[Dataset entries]
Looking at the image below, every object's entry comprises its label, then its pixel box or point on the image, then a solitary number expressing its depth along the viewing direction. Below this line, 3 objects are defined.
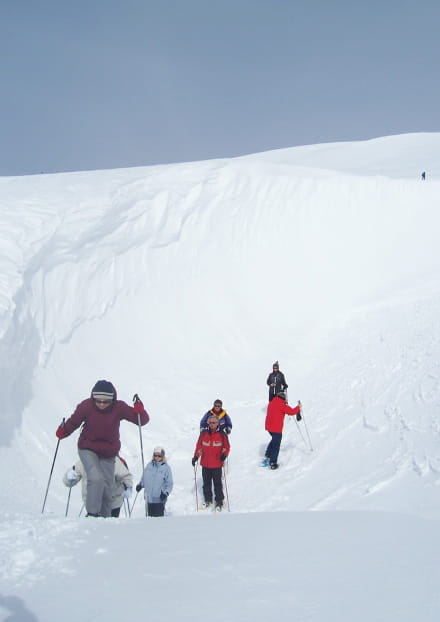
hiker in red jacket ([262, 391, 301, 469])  8.85
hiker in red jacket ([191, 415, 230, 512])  7.69
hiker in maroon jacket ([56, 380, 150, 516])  5.50
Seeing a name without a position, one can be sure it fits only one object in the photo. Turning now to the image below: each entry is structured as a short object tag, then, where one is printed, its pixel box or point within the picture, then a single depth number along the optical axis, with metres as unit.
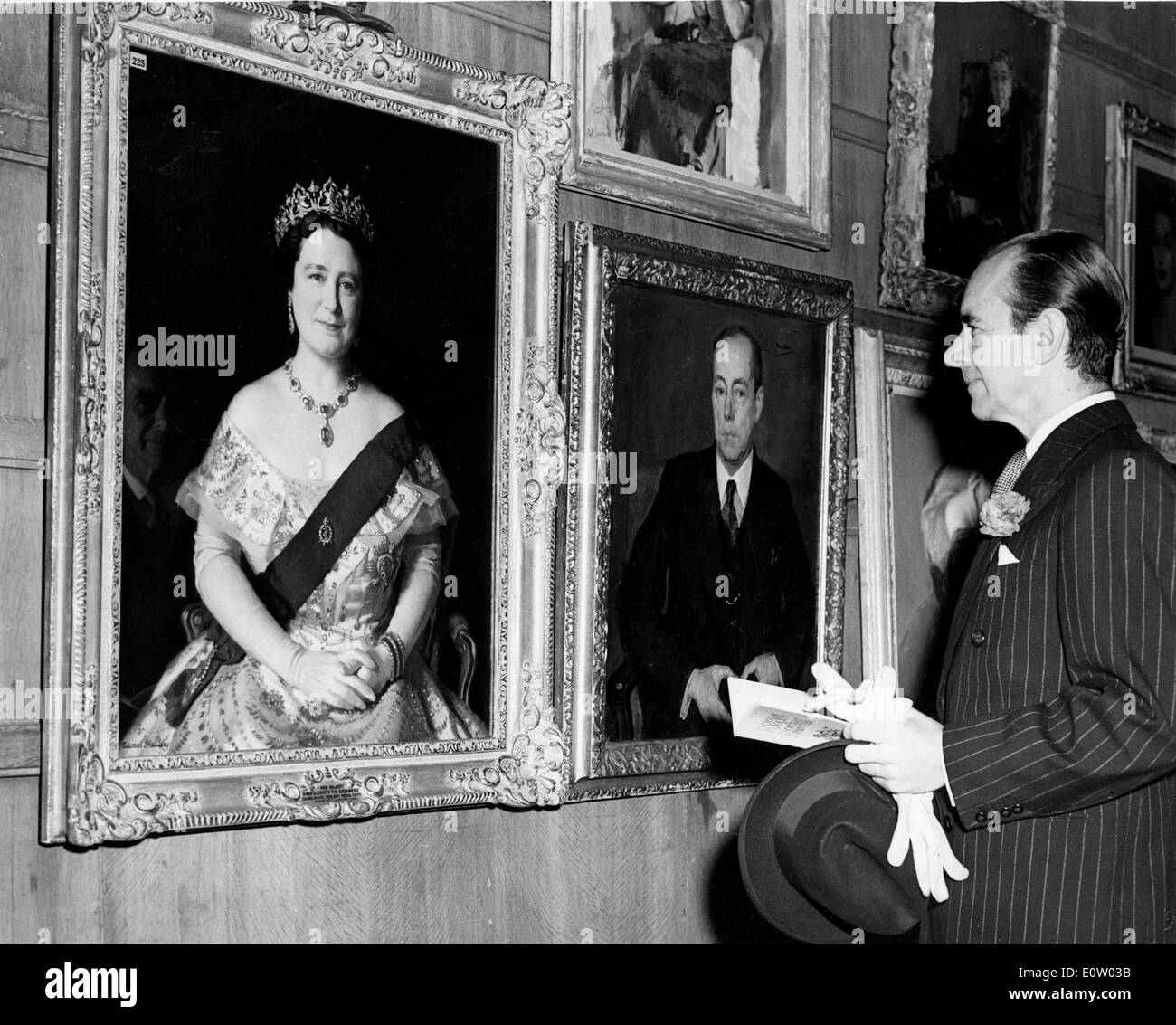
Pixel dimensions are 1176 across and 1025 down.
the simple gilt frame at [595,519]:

◆ **EXERCISE**
Please set down the lines from the one with "Seeing a name" to the end of the entries above, exactly as they are, and drop every picture.

◆ **ANSWER SPACE**
Seeing a name without a position, one can be sure it fits only one object in the photo. Turning now to the image below: each entry is structured as a short object tag, then, where one is printed, its pixel box or point within the picture, then a single depth number along the optical axis, with metres as unit.
Pixel dimensions are 1176 across and 1025 down.
the simple gilt frame at [595,519]:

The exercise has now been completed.